AIを一度きりの実装として捉えるのではなく、長期的なビジネス戦略の要として位置づけることが重要です。この視点には、スケーラビリティの計画、継続的な改善、そして包括的なビジネス目標との整合性が含まれます。
皆様の成功をサポートするため、このスライドでは、Generative AIの取り組みを探索し、拡大するための2つの貴重なリソースをご紹介します。1つ目は、AI Use Case Explorerで、ここでは増え続けるユースケースと実装ガイダンスをご覧いただけます。2つ目は、Generative AI Innovation Centerで、AWSの専門家と協力してこれらのユースケースを実現する機会を提供しています。本セッションにご参加いただき、誠にありがとうございました。re:Inventで有意義で楽しい一週間をお過ごしいただけることを願っています。ご清聴ありがとうございました。それでは、カンファレンスの残りの日程もお楽しみください。

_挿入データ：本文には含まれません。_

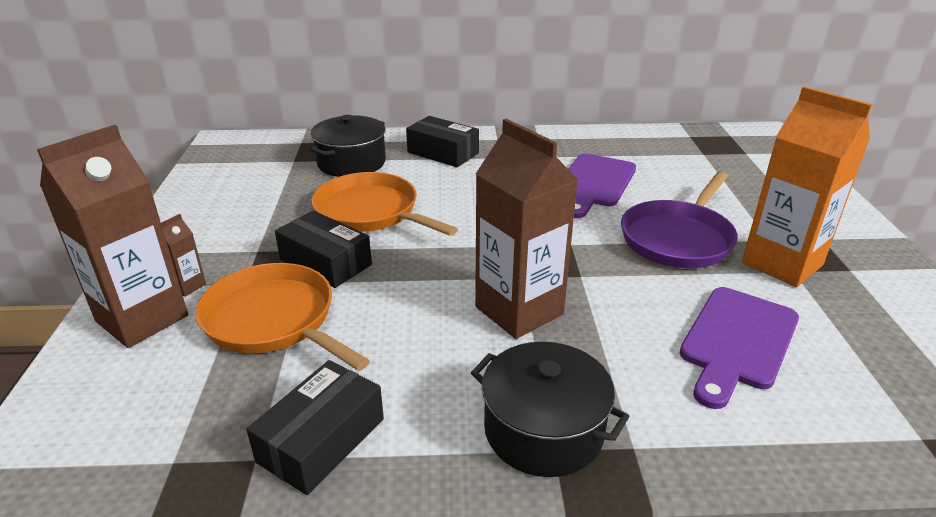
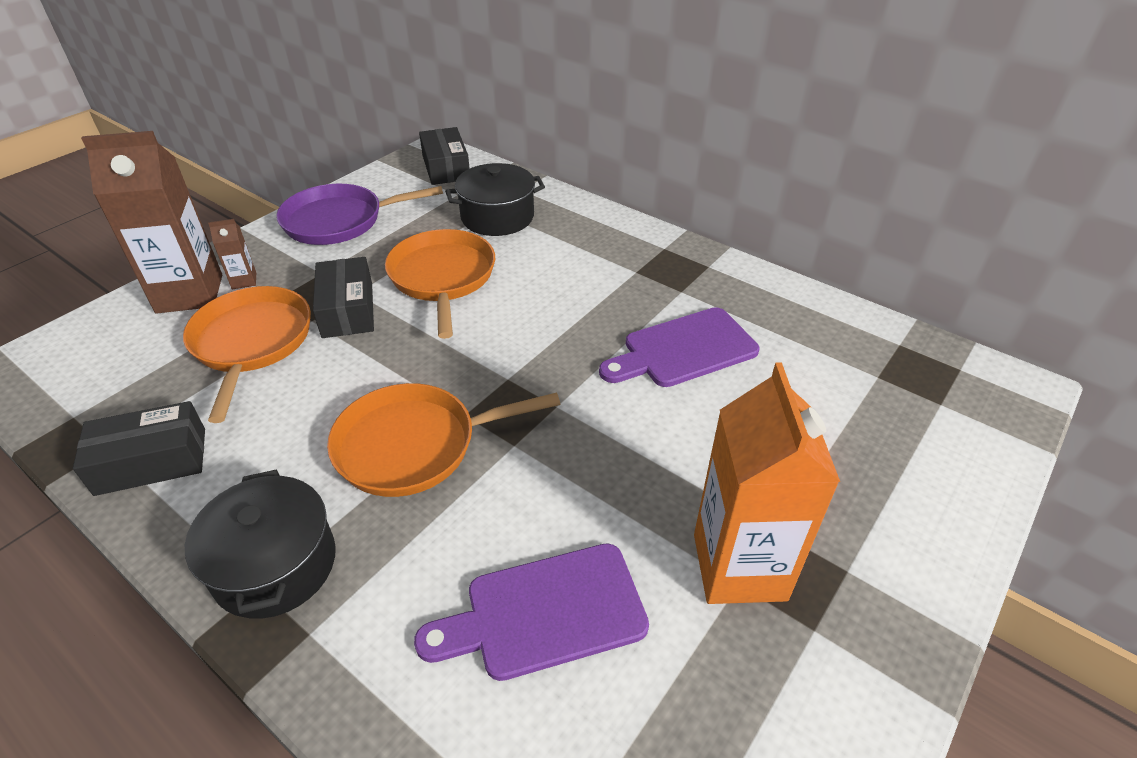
camera: 40 degrees right, 10 degrees up
(443, 153) = (589, 241): black box -> black box (446, 167)
(519, 310) = (413, 445): brown carton -> orange pan
(678, 238) = (670, 464): purple pan -> purple pan (339, 221)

※ こちらの記事は Amazon Bedrock を利用することで全て自動で作成しています。
※ 生成AI記事によるインターネット汚染の懸念を踏まえ、本記事ではセッション動画を情報量をほぼ変化させずに文字と画像に変換することで、できるだけオリジナルコンテンツそのものの価値を維持しつつ、多言語でのAccessibilityやGooglabilityを高められればと考えています。